* REQUIRED WORK
Where does the word "linejoin" show up in the records? Copy every line that holds it.

Data records:
# # # # # # #

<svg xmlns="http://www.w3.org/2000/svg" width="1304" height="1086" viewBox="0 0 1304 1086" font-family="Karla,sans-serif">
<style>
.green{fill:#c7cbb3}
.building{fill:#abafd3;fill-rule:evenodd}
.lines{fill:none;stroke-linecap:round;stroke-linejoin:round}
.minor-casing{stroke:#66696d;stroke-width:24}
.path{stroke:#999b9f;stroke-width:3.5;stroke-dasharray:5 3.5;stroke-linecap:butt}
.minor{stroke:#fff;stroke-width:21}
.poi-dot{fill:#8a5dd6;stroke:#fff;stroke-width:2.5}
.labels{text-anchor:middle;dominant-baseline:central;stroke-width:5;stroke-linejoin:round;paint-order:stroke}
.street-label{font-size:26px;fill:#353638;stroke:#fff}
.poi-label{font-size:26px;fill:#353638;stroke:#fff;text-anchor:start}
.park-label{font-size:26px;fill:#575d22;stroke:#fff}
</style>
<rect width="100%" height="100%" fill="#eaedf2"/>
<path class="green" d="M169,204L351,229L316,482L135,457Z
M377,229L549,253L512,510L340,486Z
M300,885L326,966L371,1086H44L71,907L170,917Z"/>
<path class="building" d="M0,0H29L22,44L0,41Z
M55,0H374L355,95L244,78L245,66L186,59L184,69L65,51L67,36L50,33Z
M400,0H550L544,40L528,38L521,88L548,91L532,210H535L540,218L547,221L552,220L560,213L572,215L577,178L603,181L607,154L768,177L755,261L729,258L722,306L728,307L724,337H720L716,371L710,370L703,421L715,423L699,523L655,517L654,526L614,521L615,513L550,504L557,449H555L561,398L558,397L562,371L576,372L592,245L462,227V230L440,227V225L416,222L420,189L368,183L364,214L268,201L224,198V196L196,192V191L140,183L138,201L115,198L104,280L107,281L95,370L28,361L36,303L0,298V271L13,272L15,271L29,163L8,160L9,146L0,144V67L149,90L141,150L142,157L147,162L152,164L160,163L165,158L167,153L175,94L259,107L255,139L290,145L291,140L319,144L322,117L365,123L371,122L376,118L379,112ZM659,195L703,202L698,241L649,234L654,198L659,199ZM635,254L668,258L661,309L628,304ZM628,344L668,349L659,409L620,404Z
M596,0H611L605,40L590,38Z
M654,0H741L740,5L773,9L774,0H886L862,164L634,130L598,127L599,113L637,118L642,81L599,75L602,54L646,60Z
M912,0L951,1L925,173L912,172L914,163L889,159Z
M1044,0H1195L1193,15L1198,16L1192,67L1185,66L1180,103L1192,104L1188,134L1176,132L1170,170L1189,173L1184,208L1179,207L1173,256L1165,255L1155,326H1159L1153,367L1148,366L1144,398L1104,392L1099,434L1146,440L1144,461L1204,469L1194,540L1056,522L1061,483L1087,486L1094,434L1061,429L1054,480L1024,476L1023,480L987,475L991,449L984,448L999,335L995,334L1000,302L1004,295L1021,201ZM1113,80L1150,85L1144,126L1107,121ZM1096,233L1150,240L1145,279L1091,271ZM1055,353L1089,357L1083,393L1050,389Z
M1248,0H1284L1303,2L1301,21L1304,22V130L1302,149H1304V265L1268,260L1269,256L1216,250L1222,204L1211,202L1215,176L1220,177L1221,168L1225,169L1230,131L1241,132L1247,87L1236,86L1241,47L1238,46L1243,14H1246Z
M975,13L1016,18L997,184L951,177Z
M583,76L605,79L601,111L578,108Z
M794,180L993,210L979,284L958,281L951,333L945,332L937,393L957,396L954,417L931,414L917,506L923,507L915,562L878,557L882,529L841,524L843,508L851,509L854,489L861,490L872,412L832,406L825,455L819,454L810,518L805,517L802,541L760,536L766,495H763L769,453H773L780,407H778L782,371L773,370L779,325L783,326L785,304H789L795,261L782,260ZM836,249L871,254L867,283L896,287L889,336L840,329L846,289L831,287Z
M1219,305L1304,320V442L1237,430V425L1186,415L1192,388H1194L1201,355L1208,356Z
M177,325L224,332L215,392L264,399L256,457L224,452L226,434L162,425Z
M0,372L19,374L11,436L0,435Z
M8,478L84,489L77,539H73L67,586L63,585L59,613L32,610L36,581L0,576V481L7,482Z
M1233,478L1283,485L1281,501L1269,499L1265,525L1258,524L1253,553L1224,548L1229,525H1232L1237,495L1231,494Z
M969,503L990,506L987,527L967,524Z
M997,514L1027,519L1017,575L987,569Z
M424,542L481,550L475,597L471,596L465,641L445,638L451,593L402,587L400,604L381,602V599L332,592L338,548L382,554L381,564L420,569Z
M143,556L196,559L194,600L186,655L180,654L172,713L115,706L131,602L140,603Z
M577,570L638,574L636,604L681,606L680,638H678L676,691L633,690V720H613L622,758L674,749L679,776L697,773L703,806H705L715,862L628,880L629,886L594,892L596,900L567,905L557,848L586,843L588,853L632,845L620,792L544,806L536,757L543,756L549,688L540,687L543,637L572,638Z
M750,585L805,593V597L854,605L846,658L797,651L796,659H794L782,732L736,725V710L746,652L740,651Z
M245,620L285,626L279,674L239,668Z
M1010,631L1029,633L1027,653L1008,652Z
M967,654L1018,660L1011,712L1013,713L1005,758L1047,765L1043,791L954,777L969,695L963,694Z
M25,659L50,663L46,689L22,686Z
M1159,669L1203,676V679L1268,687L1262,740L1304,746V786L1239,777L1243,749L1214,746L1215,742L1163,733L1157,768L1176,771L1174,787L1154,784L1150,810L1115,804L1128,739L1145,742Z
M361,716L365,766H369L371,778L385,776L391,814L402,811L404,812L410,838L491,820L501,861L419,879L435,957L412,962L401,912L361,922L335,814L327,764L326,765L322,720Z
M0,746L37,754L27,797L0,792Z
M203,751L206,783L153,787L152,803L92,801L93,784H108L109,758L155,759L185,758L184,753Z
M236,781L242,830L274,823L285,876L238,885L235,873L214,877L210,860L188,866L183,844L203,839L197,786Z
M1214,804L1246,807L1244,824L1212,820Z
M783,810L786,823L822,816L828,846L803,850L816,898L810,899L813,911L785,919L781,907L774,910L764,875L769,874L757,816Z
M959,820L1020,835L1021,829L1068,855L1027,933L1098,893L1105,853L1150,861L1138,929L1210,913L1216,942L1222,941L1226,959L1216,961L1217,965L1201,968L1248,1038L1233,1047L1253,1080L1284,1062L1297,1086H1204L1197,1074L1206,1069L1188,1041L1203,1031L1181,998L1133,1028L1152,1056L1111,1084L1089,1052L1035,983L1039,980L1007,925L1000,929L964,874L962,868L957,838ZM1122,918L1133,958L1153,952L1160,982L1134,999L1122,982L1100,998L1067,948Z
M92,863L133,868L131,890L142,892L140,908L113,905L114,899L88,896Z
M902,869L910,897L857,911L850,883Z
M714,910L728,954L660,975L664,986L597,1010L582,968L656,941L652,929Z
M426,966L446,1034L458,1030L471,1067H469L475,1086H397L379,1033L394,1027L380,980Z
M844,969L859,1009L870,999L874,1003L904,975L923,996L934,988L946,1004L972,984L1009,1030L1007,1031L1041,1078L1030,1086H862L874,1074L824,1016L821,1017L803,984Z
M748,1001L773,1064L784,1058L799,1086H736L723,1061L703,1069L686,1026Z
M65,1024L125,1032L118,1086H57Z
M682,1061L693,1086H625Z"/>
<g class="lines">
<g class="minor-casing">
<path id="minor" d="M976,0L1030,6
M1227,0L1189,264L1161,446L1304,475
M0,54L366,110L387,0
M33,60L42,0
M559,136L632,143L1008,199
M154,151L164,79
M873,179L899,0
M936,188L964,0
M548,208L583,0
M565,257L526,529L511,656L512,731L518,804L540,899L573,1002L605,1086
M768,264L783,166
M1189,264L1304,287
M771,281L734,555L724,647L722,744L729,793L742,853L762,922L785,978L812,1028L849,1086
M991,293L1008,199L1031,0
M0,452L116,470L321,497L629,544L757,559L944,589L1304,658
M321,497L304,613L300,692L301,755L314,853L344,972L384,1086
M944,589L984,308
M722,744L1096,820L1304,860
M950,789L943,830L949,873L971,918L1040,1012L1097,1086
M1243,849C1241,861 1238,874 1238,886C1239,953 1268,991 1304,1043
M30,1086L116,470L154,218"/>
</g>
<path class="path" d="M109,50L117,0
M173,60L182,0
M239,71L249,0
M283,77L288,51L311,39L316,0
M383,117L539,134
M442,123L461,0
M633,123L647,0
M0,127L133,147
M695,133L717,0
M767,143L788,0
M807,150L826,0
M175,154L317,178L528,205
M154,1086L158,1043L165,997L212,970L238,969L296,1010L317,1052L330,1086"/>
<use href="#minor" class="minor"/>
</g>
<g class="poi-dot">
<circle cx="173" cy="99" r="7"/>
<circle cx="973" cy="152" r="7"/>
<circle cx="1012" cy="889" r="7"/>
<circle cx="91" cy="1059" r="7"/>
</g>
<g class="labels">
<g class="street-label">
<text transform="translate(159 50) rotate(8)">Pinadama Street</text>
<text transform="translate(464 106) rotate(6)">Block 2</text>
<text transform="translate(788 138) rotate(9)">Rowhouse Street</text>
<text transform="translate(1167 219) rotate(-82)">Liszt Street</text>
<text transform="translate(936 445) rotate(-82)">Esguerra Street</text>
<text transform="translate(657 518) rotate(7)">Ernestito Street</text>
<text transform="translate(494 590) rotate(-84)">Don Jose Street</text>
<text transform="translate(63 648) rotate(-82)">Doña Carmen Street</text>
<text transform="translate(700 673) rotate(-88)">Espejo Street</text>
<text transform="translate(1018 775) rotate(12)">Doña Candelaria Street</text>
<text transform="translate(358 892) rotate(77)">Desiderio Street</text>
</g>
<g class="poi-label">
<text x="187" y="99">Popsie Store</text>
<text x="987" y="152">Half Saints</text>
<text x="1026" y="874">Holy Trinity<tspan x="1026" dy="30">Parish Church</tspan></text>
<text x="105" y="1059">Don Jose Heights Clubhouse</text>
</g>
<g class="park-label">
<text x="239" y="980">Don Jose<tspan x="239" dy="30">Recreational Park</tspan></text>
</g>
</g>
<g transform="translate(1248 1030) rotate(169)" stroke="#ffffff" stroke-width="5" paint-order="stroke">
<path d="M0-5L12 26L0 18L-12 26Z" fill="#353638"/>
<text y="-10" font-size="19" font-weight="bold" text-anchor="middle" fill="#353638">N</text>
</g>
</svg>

# # # # # # #

* RESULT
.lines{fill:none;stroke-linecap:round;stroke-linejoin:round}
.labels{text-anchor:middle;dominant-baseline:central;stroke-width:5;stroke-linejoin:round;paint-order:stroke}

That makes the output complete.